Inaugural Hike on Murdough Hill Meander

by on November 14, 2012 in Hikes and Nature, Recreation

by Kathy Schillemat

Murdough Hill Hike

Harry Flanagan tells the group of hikers the story of the bobcat and the goose.

Saturday, November 10 was a warm November morning.  Folks assembled in Duane and Kathy Schillemat’s driveway to begin the first official hike on the Murdough Hill Meander.  Young and old gathered, including two families who have just moved into the area.  Al Stoops took a count—twenty people!  After a brief introduction, Kathy led the group into the woods.  The hikers stopped at the site of a mill, which Rick Church said had been a grist mill and a saw mill in the early 19th century.  Half of the massive mill stone lay in the raceway of the mill, broken, Rick believes, when the mill was destroyed by fire.

The group moved away from the mill site and followed the stream which flows out of Granite Lake into a wetland abutting Granite Lake Road.  Along the way, Kathy pointed out evidence of beaver, which periodically dam the wetlands and take up residence.  Two ducks were observed taking flight from the stream.   At the site of an old beaver dam, Harry and Anita Flanagan regaled the group with the harrowing story of a bobcat taking a goose from her nest atop a beaver lodge.   Harry had observed the life and death struggle from Granite Lake Road as he walked along the wetlands a number of years ago, and brought Anita back to see where it happened.  When they returned, they were fortunate to see the bobcat also return to take the eggs from the nest.

At a vantage point across from the Munsonville Cemetery, Al Stoops told about his great uncle, Frank Foster, who was known as the “Mayor of Munsonville” when he lived in town.  Al’s great uncle is buried in the Munsonville Cemetery as well as the well-known contra dance caller, Ralph Page, and Duane’s grandmother, Edith Pearl Frazier.
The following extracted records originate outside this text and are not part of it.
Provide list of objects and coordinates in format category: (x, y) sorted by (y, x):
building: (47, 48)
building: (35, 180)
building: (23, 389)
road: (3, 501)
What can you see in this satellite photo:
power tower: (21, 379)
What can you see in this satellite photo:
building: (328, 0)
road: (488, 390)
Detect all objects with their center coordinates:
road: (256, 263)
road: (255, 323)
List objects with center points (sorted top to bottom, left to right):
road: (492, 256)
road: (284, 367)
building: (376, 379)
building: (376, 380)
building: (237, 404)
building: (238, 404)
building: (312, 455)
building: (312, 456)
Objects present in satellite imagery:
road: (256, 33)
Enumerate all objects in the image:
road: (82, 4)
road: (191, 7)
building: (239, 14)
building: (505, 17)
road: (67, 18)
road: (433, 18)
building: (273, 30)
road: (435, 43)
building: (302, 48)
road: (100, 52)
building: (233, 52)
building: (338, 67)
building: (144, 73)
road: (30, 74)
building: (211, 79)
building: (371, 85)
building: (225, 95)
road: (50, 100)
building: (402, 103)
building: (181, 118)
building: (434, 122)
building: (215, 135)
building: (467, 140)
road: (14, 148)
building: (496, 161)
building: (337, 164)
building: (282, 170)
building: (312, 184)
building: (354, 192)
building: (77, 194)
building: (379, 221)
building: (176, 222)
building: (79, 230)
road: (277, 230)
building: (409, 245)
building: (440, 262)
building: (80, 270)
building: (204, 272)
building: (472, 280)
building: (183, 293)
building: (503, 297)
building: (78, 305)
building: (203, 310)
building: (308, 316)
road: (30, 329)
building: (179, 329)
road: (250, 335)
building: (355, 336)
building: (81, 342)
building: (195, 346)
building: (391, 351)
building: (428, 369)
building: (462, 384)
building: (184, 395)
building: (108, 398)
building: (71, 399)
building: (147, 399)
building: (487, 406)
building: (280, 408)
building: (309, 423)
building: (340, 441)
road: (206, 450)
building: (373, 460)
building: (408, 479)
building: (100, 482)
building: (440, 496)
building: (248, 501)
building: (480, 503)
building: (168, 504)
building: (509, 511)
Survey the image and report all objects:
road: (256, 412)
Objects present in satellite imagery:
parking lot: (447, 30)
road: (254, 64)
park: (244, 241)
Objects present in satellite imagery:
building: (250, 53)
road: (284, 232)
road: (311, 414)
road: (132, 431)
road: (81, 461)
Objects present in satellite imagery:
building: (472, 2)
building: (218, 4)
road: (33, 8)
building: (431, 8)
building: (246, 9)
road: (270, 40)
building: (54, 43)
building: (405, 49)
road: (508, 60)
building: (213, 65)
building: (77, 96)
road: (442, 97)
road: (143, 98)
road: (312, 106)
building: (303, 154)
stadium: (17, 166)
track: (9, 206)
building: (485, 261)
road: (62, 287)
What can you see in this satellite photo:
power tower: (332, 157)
Kathy led the group to a beautiful sphagnum moss wetlands area around which the trail skirts before heading up Murdough Hill through an open hardwood forest carpeted with club moss.   Here, Kathy noted, she and her dog had seen 3 deer bounding through the woods just the day before.   Bear, coyote, gray fox, weasel, opossum, snowshoe hare, and raccoon have also been observed in this patch of woods on occasion.

Friendship on the trail

Judi and Maya strike up a new friendship on the trail.

After a vigorous two hour hike, the group of new and old friends returned to Kathy and Duane’s driveway where they enjoyed tasty cookies courtesy of Anita Flanagan, Betsey Church and Kathy Schillemat.  The hikers deemed the trail beautiful and vowed to return to hike another day.